Makanan dalam Antropologi

Makanan dalam antropologi, memiliki makna yang lebih luas dari sekedar sumber nutrisi. Makanan juga bisa dikaitkan dengan kepercayaan, status, prestise, kesetiakawanan, dan ketentraman. Makanan memiliki banyak peranan dalam kehidupan sehari-hari suatu komunitas manusia. Makna ini selaras dengan nilai hidup, nilai karya, nilai ruang atau waktu, nilai relasi dengan alam sekitar, dan nilai relasi dengan sesama.

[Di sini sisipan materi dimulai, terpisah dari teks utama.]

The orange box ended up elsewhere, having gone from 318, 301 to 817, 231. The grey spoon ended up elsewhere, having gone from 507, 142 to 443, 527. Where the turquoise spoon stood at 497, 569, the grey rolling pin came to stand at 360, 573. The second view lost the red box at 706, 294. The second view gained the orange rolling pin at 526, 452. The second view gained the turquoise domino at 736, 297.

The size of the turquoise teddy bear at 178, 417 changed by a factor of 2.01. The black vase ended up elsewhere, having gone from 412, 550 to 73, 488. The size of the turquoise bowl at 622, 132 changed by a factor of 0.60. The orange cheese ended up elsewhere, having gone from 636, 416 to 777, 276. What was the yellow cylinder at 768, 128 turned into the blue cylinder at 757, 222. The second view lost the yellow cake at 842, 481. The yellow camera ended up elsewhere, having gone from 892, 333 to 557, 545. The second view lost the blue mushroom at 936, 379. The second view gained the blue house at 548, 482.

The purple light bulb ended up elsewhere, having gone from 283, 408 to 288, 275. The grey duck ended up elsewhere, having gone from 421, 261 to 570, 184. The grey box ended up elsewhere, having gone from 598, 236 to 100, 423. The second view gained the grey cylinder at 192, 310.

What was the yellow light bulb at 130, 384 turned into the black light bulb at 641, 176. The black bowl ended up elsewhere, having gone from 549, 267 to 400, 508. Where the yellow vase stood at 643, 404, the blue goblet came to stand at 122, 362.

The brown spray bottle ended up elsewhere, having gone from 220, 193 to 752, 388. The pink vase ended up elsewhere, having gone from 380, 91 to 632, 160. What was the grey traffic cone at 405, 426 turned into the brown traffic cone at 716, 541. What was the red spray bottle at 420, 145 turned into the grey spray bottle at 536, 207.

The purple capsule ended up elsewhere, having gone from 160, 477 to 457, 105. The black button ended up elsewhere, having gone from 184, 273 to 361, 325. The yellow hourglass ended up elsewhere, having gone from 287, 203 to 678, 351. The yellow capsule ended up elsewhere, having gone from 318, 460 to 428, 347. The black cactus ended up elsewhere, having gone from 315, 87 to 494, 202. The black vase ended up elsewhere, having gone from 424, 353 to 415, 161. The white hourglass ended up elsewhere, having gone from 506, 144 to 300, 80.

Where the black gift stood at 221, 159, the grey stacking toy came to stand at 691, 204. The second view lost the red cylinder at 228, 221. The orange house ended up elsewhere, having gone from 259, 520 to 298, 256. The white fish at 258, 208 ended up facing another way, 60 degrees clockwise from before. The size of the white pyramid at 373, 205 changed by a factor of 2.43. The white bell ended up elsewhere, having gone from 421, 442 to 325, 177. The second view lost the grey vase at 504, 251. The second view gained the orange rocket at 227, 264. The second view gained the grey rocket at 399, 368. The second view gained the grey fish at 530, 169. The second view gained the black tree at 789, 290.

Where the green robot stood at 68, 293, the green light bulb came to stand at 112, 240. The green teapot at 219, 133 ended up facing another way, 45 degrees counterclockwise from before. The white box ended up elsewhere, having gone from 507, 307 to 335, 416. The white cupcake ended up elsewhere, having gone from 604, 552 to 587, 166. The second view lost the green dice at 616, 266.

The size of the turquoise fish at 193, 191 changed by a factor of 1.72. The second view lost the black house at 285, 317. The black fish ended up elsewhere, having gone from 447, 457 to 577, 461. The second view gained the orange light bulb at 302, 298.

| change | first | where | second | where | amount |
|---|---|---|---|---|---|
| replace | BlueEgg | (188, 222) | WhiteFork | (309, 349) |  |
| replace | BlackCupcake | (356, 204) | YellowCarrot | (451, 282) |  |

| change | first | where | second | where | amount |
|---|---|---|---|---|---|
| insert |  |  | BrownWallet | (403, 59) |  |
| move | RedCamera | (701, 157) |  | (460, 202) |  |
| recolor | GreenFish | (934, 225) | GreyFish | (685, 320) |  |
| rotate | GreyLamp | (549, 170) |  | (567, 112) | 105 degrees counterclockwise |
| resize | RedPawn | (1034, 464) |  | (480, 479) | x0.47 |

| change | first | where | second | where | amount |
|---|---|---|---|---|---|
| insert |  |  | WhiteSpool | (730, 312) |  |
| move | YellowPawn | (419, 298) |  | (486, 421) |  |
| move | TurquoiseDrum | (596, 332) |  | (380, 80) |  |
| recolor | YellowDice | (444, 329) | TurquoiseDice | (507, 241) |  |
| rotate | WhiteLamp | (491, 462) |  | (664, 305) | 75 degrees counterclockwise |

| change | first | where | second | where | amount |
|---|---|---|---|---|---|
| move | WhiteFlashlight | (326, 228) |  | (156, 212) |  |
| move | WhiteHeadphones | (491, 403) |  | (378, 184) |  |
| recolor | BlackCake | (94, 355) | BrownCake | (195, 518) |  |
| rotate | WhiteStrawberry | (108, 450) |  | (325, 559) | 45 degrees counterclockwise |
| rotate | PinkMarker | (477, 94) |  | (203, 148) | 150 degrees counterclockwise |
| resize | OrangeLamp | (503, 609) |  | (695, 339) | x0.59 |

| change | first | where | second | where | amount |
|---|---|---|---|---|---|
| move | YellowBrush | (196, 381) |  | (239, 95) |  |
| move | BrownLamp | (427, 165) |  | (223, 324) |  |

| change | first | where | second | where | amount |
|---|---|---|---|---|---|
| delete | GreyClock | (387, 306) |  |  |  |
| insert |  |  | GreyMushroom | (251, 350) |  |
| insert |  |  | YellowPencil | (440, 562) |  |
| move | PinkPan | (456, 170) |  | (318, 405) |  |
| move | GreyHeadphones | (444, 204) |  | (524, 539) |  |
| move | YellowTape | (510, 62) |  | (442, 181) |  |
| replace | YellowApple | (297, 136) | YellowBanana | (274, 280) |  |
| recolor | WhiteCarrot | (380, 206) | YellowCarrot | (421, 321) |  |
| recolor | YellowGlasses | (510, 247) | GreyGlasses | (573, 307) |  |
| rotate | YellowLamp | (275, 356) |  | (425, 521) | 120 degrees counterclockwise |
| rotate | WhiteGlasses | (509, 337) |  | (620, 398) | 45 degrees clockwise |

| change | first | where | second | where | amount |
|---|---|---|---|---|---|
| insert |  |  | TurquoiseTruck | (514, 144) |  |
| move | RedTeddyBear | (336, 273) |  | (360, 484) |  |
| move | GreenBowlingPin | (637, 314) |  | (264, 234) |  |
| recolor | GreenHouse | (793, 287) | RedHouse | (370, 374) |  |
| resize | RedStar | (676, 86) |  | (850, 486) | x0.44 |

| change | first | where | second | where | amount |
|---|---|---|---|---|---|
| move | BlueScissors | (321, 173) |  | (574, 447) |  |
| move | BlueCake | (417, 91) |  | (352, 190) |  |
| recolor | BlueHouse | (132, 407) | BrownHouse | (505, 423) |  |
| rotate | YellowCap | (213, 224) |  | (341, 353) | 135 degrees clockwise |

Menurut (Pelto&Pelto, 1983), makanan tidak hanya berfungsi untuk memelihara kesehatan, tetapi secara universal makanan juga merupakan subjek dari interpretasi simbolik dan ritual serta manipulasi politik dan ekonomi. Montanari (2006) juga menjelaskan bahwa makanan menjadi budaya ketika diproduksi, disiapkan, dan dimakan oleh manusia.

Makan dapat dilihat sebagai suatu bentuk tingkah laku berpola yang sangat terkait dengan kebudayaan. Kebiasaan makan merupakan relasi yang sangat kompleks karena menyangkut cara masak, suka atau tidak suka, boleh dan tidak boleh, kaitan dengan kepercayaan, dan mistis. Manurut Montanari (2006), makanan menjadi budaya ketika makanan itu diproduksi, disiapkan, dan dimakan oleh manusia.

Makanan sebagai Identitas

Dalam hubungan sosial, makanan berfungsi untuk keanggotaan kelompok. Makanan juga ada hubungannya dengan konstruksi bangsa, etnis, kelas, dan gender. Keanggotaan pada suatu etnik tertentu kerap didefinisikan dengan adanya warisan budaya, asal-usul, dan mitos keturunan, sistem nilai dan kepercayaan, arsitektur rumah, pakaian khas, termasuk juga makanan dan cara mengolahnya. Setiap masyarakat dan kebudayaan mendefinisikan apa yang layak dan tidak layak dimakan.karena kebiasaan, pilihan makanan bisa berbeda. Suatu makanan yang dimakan oleh suatu etnik belum tentu dianggap layak/bisa dimakan oleh kelompok etnik lain

Makanan sebagai pembentuk identitas etnis, dapat dikenali dari jenis masakannya yang memiliki karakteristik rasa yang khusus. Misalnya, masakan Minahasa ditandai dengan penggunaan cabai dalam jumlah yang banyak dalam mengolah daging. Begitu juga dengan masakan Minangkabau yang banyak menggunakan cabai, santan, dan bumbu rempah-rempah yang menjadikan makanannya khas sebagai makanan Minangkabau.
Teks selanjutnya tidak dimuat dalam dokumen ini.